> [INSTRUCTION]: Search the entries for the word "Healthcare" and report each line that has it.

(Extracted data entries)
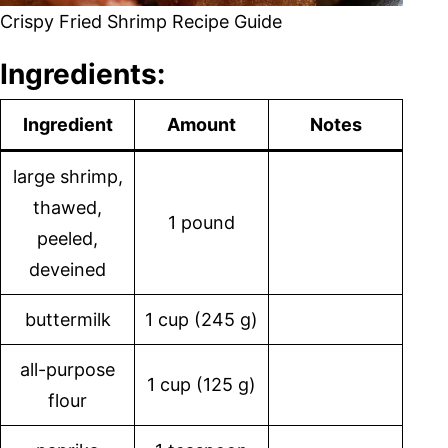
Crispy Fried Shrimp Recipe Guide
Ingredients:
Ingredient
Amount
Notes
large shrimp,
thawed,
1 pound
peeled,
deveined
buttermilk
1 cup (245 g)
all-purpose
1 cup (125 g)
flour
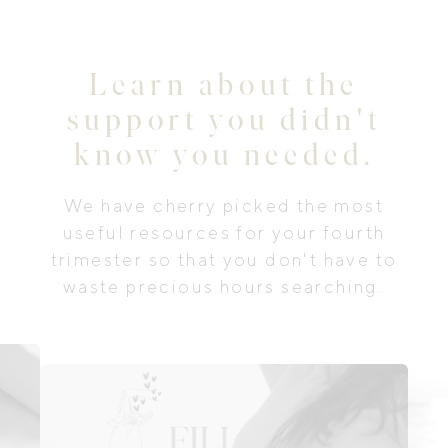
Learn about the
support you didn't
know you needed.
We have cherry picked the most
useful resources for your fourth
trimester so that you don't have to
waste precious hours searching.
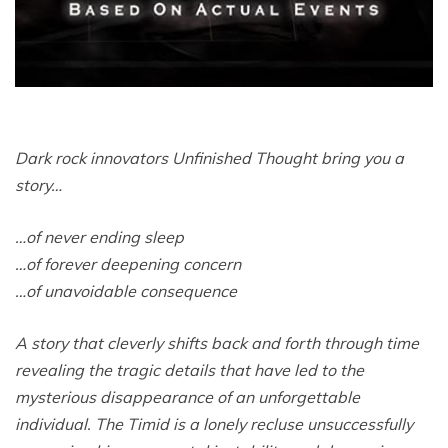
Dark rock innovators Unfinished Thought bring you a
story…
…of never ending sleep
…of forever deepening concern
…of unavoidable consequence
A story that cleverly shifts back and forth through time
revealing the tragic details that have led to the
mysterious disappearance of an unforgettable
individual. The Timid is a lonely recluse unsuccessfully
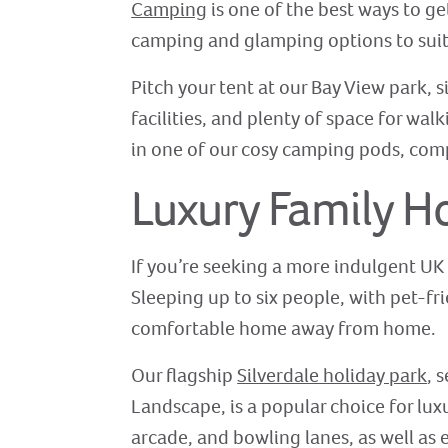
Camping
is one of the best ways to ge
camping and glamping options to suit 
Pitch your tent at our Bay View park,
facilities, and plenty of space for wal
in one of our cosy camping pods, comp
Luxury Family H
If you’re seeking a more indulgent UK
Sleeping up to six people, with pet-fr
comfortable home away from home.
Our flagship
Silverdale holiday park
, 
Landscape, is a popular choice for lu
arcade, and bowling lanes, as well as 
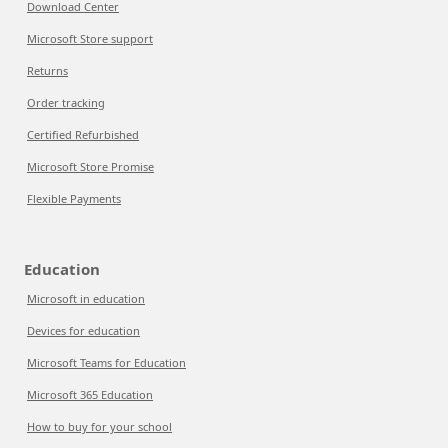
Download Center
Microsoft Store support
Returns
Order tracking
Certified Refurbished
Microsoft Store Promise
Flexible Payments
Education
Microsoft in education
Devices for education
Microsoft Teams for Education
Microsoft 365 Education
How to buy for your school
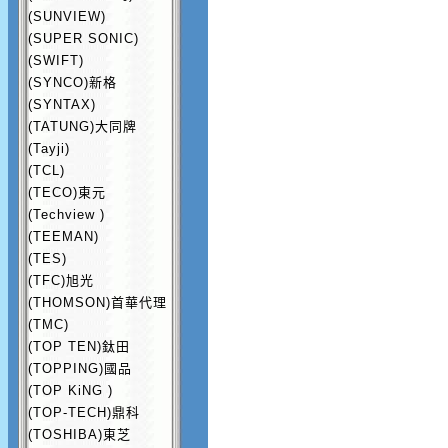
(SUNVIEW)
(SUPER SONIC)
(SWIFT)
(SYNCO)新格
(SYNTAX)
(TATUNG)大同牌
(Tayji)
(TCL)
(TECO)東元
(Techview )
(TEEMAN)
(TES)
(TFC)旭光
(THOMSON)首華代理
(TMC)
(TOP TEN)鈦田
(TOPPING)國品
(TOP KiNG )
(TOP-TECH)鼎科
(TOSHIBA)東芝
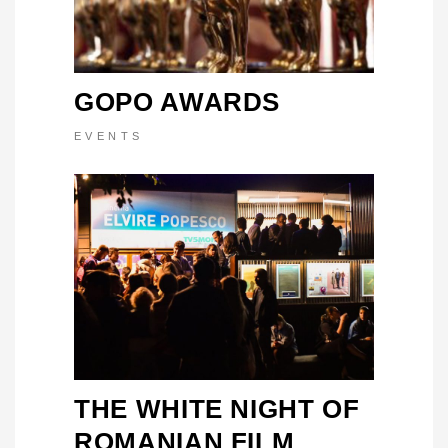
GOPO AWARDS
EVENTS
THE WHITE NIGHT OF
ROMANIAN FILM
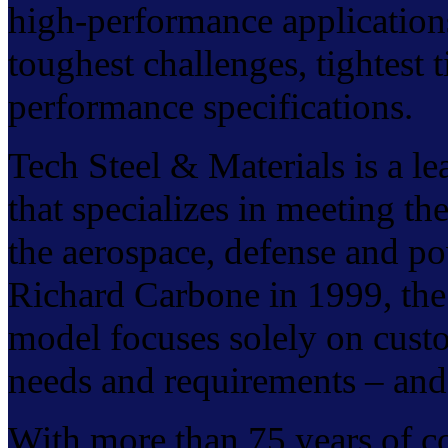
high-performance application
toughest challenges, tightest
performance specifications.
Tech Steel & Materials is a l
that specializes in meeting t
the aerospace, defense and p
Richard Carbone in 1999, the
model focuses solely on custo
needs and requirements – and 
With more than 75 years of col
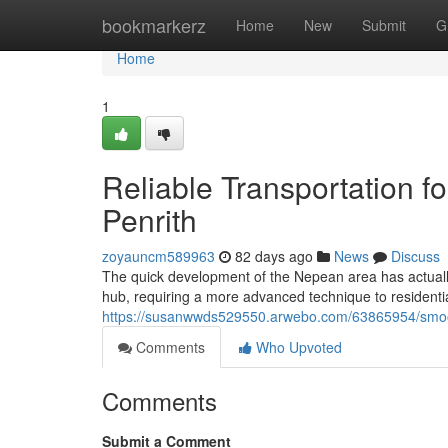
Home
bookmarkerz
Home
New
Submit
G
Home
1
Reliable Transportation f
Penrith
zoyauncm589963
82 days ago
News
Discuss
The quick development of the Nepean area has actually
hub, requiring a more advanced technique to resident
https://susanwwds529550.arwebo.com/63865954/smoot
Comments
Who Upvoted
Comments
Submit a Comment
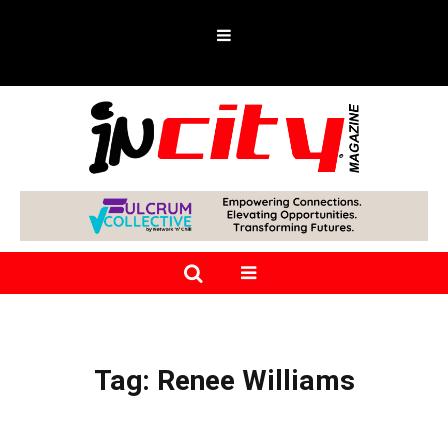
Tag:
Renee Williams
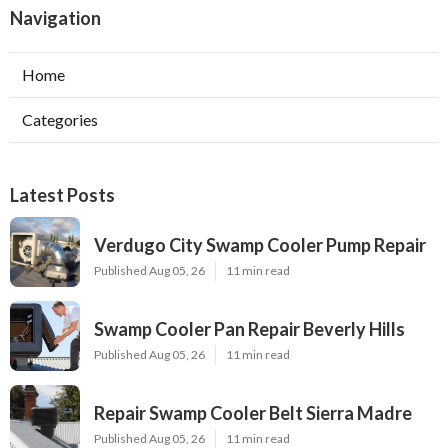
Navigation
Home
Categories
Latest Posts
Verdugo City Swamp Cooler Pump Repair
Published Aug 05, 26
11 min read
Swamp Cooler Pan Repair Beverly Hills
Published Aug 05, 26
11 min read
Repair Swamp Cooler Belt Sierra Madre
Published Aug 05, 26
11 min read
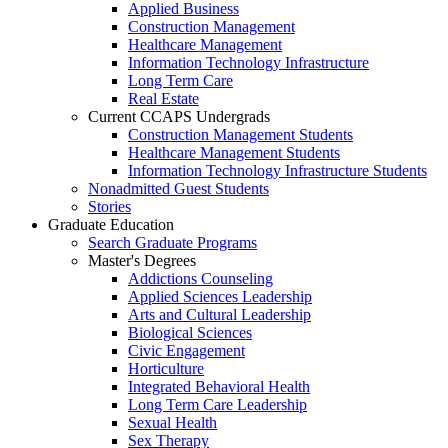
Applied Business
Construction Management
Healthcare Management
Information Technology Infrastructure
Long Term Care
Real Estate
Current CCAPS Undergrads
Construction Management Students
Healthcare Management Students
Information Technology Infrastructure Students
Nonadmitted Guest Students
Stories
Graduate Education
Search Graduate Programs
Master's Degrees
Addictions Counseling
Applied Sciences Leadership
Arts and Cultural Leadership
Biological Sciences
Civic Engagement
Horticulture
Integrated Behavioral Health
Long Term Care Leadership
Sexual Health
Sex Therapy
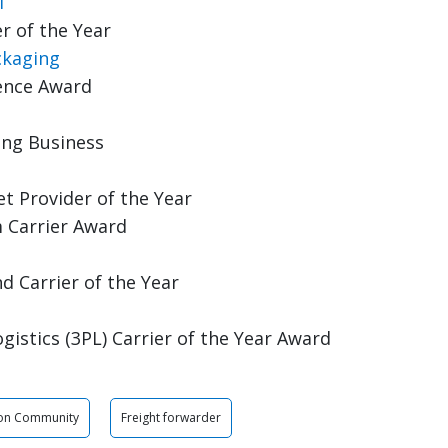
l
r of the Year
ckaging
lence Award
ing Business
t Provider of the Year
 Carrier Award
 Carrier of the Year
gistics (3PL) Carrier of the Year Award
son Community
Freight forwarder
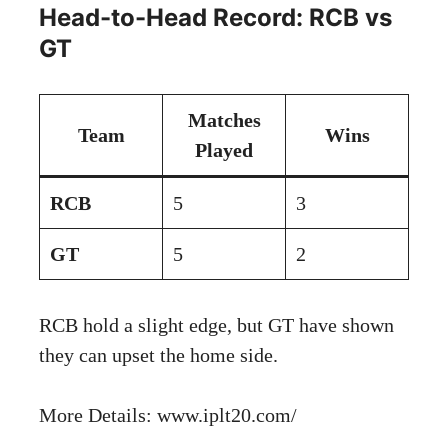
Head-to-Head Record: RCB vs
GT
Matches
Team
Wins
Played
RCB
5
3
GT
5
2
RCB hold a slight edge, but GT have shown
they can upset the home side.
More Details:
www.iplt20.com/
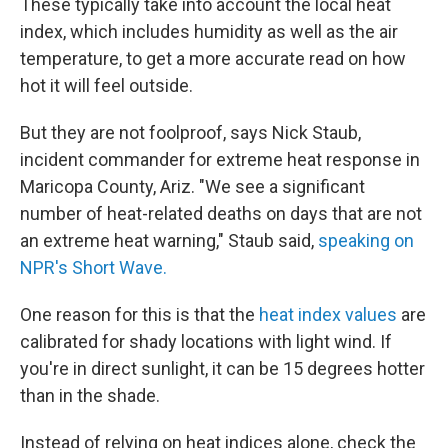
These typically take into account the local heat
index, which includes humidity as well as the air
temperature, to get a more accurate read on how
hot it will feel outside.
But they are not foolproof, says Nick Staub,
incident commander for extreme heat response in
Maricopa County, Ariz. "We see a significant
number of heat-related deaths on days that are not
an extreme heat warning," Staub said,
speaking on
NPR's Short Wave.
One reason for this is that the
heat index values
are
calibrated for shady locations with light wind. If
you're in direct sunlight, it can be 15 degrees hotter
than in the shade.
Instead of relying on heat indices alone, check the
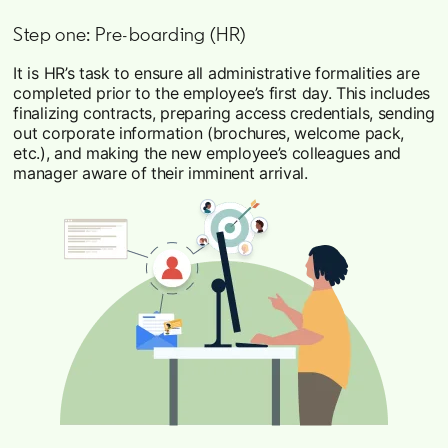
Step one: Pre-boarding (HR)
It is HR’s task to ensure all administrative formalities are
completed prior to the employee’s first day. This includes
finalizing contracts, preparing access credentials, sending
out corporate information (brochures, welcome pack,
etc.), and making the new employee’s colleagues and
manager aware of their imminent arrival.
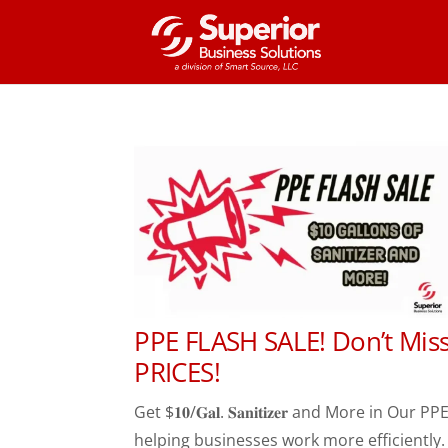
PPE FLASH SALE! Don’t Mis
PRICES!
Get $𝟏𝟎/𝐆𝐚𝐥. 𝐒𝐚𝐧𝐢𝐭𝐢𝐳𝐞𝐫 and More i
helping businesses work more efficiently. 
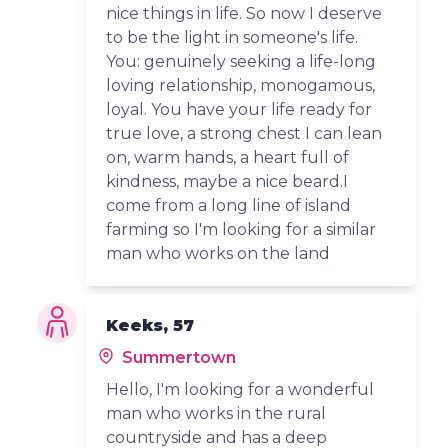
nice things in life. So now I deserve
to be the light in someone's life.
You: genuinely seeking a life-long
loving relationship, monogamous,
loyal. You have your life ready for
true love, a strong chest I can lean
on, warm hands, a heart full of
kindness, maybe a nice beard.I
come from a long line of island
farming so I'm looking for a similar
man who works on the land
Keeks, 57
Summertown
Hello, I'm looking for a wonderful
man who works in the rural
countryside and has a deep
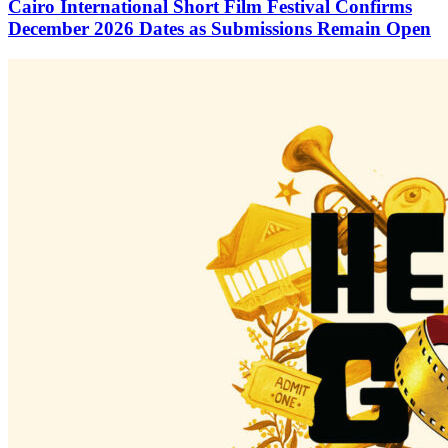
Cairo International Short Film Festival Confirms
December 2026 Dates as Submissions Remain Open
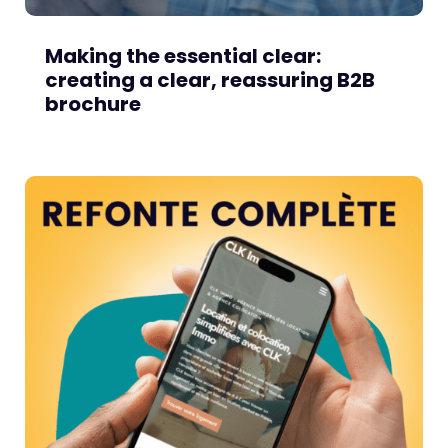
Making the essential clear:
creating a clear, reassuring B2B
brochure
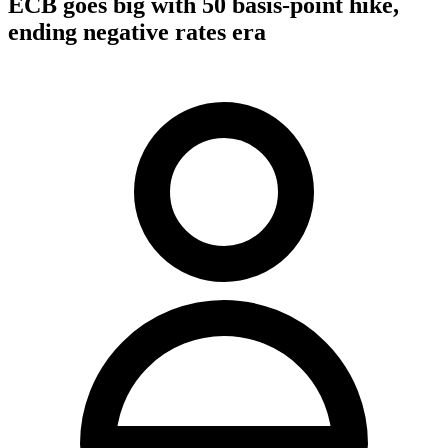
ECB goes big with 50 basis-point hike,
ending negative rates era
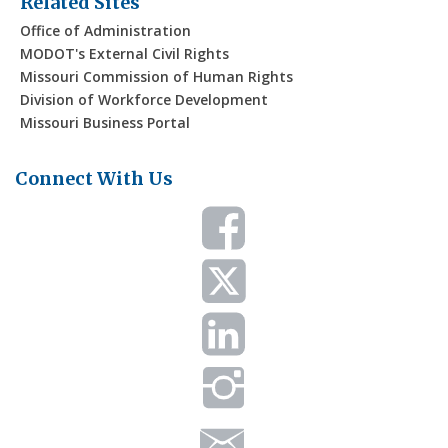
Related Sites
Office of Administration
MODOT's External Civil Rights
Missouri Commission of Human Rights
Division of Workforce Development
Missouri Business Portal
Connect With Us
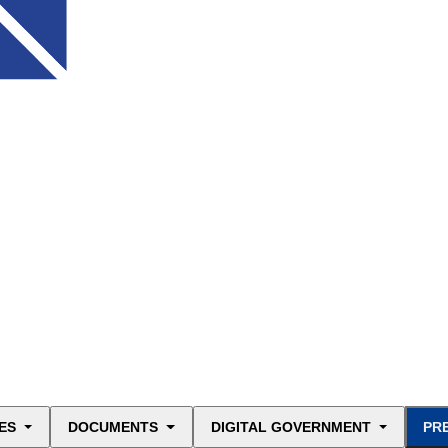
ES
DOCUMENTS
DIGITAL GOVERNMENT
PR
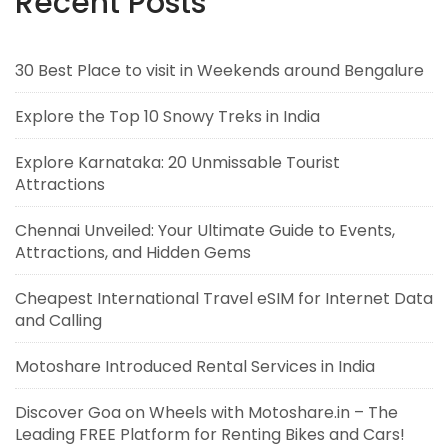
Recent Posts
30 Best Place to visit in Weekends around Bengalure
Explore the Top 10 Snowy Treks in India
Explore Karnataka: 20 Unmissable Tourist
Attractions
Chennai Unveiled: Your Ultimate Guide to Events,
Attractions, and Hidden Gems
Cheapest International Travel eSIM for Internet Data
and Calling
Motoshare Introduced Rental Services in India
Discover Goa on Wheels with Motoshare.in – The
Leading FREE Platform for Renting Bikes and Cars!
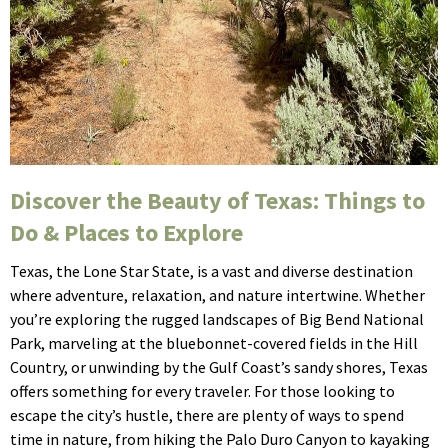
Discover the Beauty of Texas: Things to
Do & Places to Explore
Texas, the Lone Star State, is a vast and diverse destination
where adventure, relaxation, and nature intertwine. Whether
you’re exploring the rugged landscapes of Big Bend National
Park, marveling at the bluebonnet-covered fields in the Hill
Country, or unwinding by the Gulf Coast’s sandy shores, Texas
offers something for every traveler. For those looking to
escape the city’s hustle, there are plenty of ways to spend
time in nature, from hiking the Palo Duro Canyon to kayaking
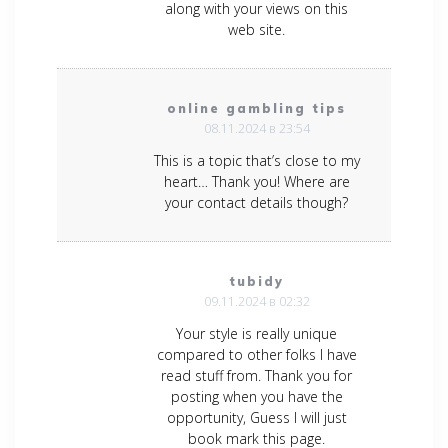
along with your views on this
web site.
online gambling tips
08.11.2024 в 23:54
This is a topic that’s close to my
heart… Thank you! Where are
your contact details though?
tubidy
09.11.2024 в 02:32
Your style is really unique
compared to other folks I have
read stuff from. Thank you for
posting when you have the
opportunity, Guess I will just
book mark this page.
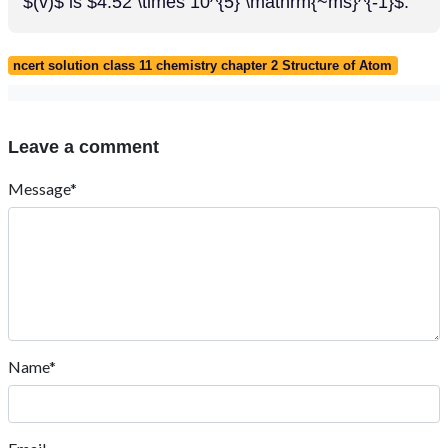
$(v)$ is $4.52 \times 10^{5} \mathrm{~ms}^{-1}$.
ncert solution class 11 chemistry chapter 2 Structure of Atom
Leave a comment
Message*
Name*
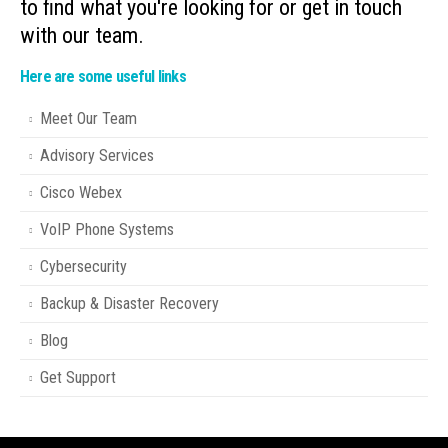
to find what you're looking for or get in touch
with our team.
Here are some useful links
Meet Our Team
Advisory Services
Cisco Webex
VoIP Phone Systems
Cybersecurity
Backup & Disaster Recovery
Blog
Get Support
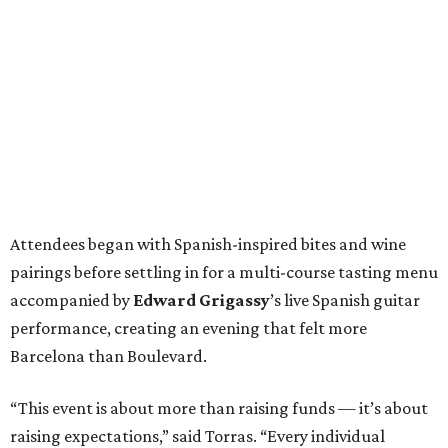
Attendees began with Spanish-inspired bites and wine
pairings before settling in for a multi-course tasting menu
accompanied by
Edward
Grigassy
’s live Spanish guitar
performance, creating an evening that felt more
Barcelona than Boulevard.
“This event is about more than raising funds — it’s about
raising expectations,” said Torras. “Every individual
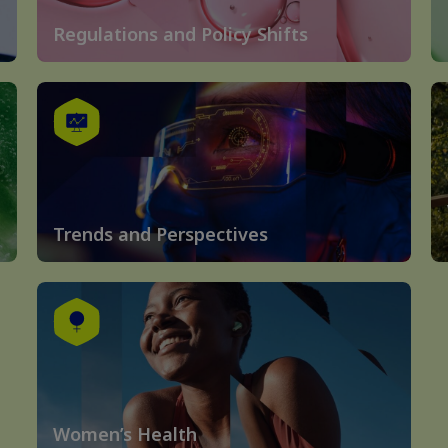
Regulations and Policy Shifts
Trends and Perspectives
Women’s Health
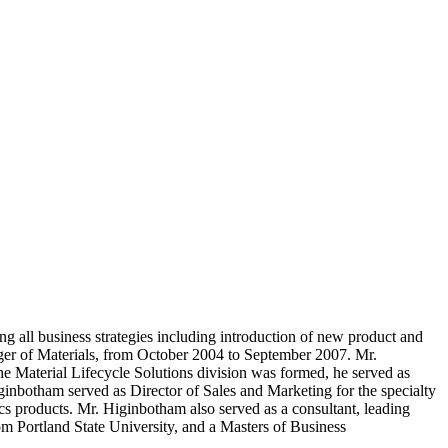
 all business strategies including introduction of new product and
nager of Materials, from October 2004 to September 2007. Mr.
e Material Lifecycle Solutions division was formed, he served as
ginbotham served as Director of Sales and Marketing for the specialty
cs products. Mr. Higinbotham also served as a consultant, leading
m Portland State University, and a Masters of Business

> [ANSWER AREA]:
Healthcare Management
Healthcare Management Students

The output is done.